If the word legend has any meaning in the graphic arts and if the term legendary can be applied with accuracy to the career of any designer, it can certainly be applied to Paul Rand (1914-1996). In 1951, the legend was already firmly in place. By then Paul had completed his first career as a designer of media promotion at Esquire-Coronet -- and as an outstanding cover designer for Apparel Arts and Directions. He was well along on a second career as an advertising designer at the William Weintraub agency which he had joined as art director at its founding. Paul Rand's book, Thoughts on Design, with reproductions of almost one hundred of his designs and some of the best words yet written on graphic design, had been published four years earlier‹a publishing event that cemented his international reputation and identified him as a designer of influence from Zurich to Tokyo.
The chronology of Paul Rand's design experience has paralleled the development of the modern design movement. Paul Rand's first career in media promotion and cover design ran from 1937 to 1941, his second career in advertising design ran from 1941 to 1954, and his third career in corporate identification began in 1954. Paralleling these three careers there has been a consuming interest in design education and Paul Rand's fourth career as an educator started at Cooper Union in 1942. He taught at Pratt Institute in 1946 and in 1956 he accepted a post at Yale University's graduate school of design where he held the title of Professor of Graphic Design.

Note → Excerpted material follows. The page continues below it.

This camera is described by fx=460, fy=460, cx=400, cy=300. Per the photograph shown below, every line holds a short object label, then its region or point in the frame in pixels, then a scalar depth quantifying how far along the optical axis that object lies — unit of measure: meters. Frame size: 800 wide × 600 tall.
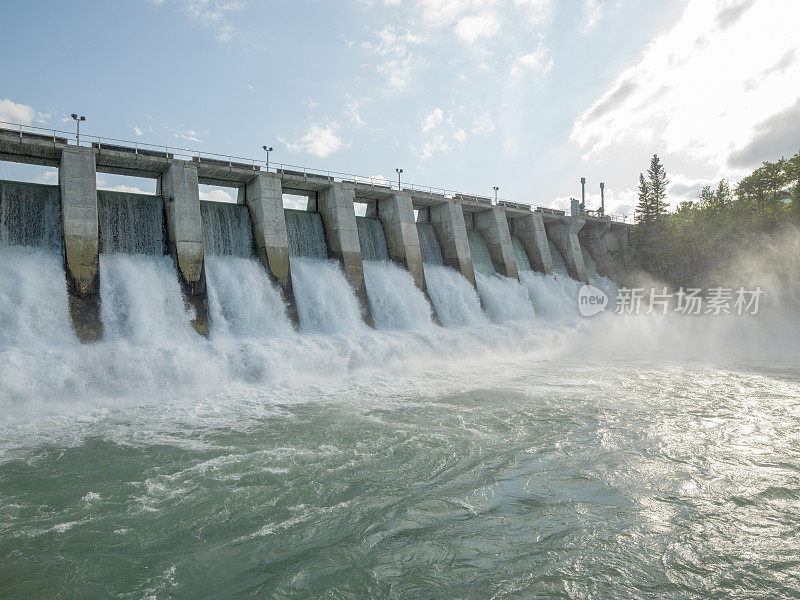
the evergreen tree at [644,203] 47.38
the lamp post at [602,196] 53.18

In 1937 Paul launched his first career at Esquire. Although he was only occasionally involved in the editorial layout of that magazine, he designed material on its behalf and turned out a spectacular series of covers for Apparel Arts, a quarterly published in conjunction with Esquire. In spite of a schedule that paid no heed to regular working hours or minimum wage scales, he managed in these crucial years to find time to design an impressive array of covers for other magazines, particularly Directions. From 1938 on his work was a regular feature of the exhibitions of the Art Directors Club.
Most contemporary designers are aware of Paul Rand's successful and compelling contributions to advertising design. What is not well known is the significant role he played in setting the pattern for future approaches to the advertising concept. Paul was probably the first of a long and distinguished line of art directors to work with and appreciate the unique talent of William Bernbach. Paul described his first meeting with Bernbach as "akin to Columbus discovering America," and went on to say, "This was my first encounter with a copywriter who understood visual ideas and who didn?t come in with a yellow copy pad and a preconceived notion of what the layout should look like."
Paul spent fourteen years in advertising where he demonstrated the importance of the art director in advertising and helped break the isolation that once surrounded the art department. The final thought of his Thoughts on Design is worth repeating: "Even if it is true that commonplace advertising and exhibitions of bad taste are indicative of the mental capacity of the man in the street, the opposing argument is equally valid. Bromidic advertising catering to that bad taste merely perpetuates that mediocrity and denies him one of the most easily accessible means of aesthetic development."
In 1954 when Paul Rand decided that for him Madison Avenue was no longer a two-way street and he resigned from the Weintraub agency, he was cited as one of the ten best art directors by the Museum of Modern Art. This was the same year in which he received the gold medal from the Art Directors Club for his Morse Code advertisement addressed to David Sarnoff of RCA.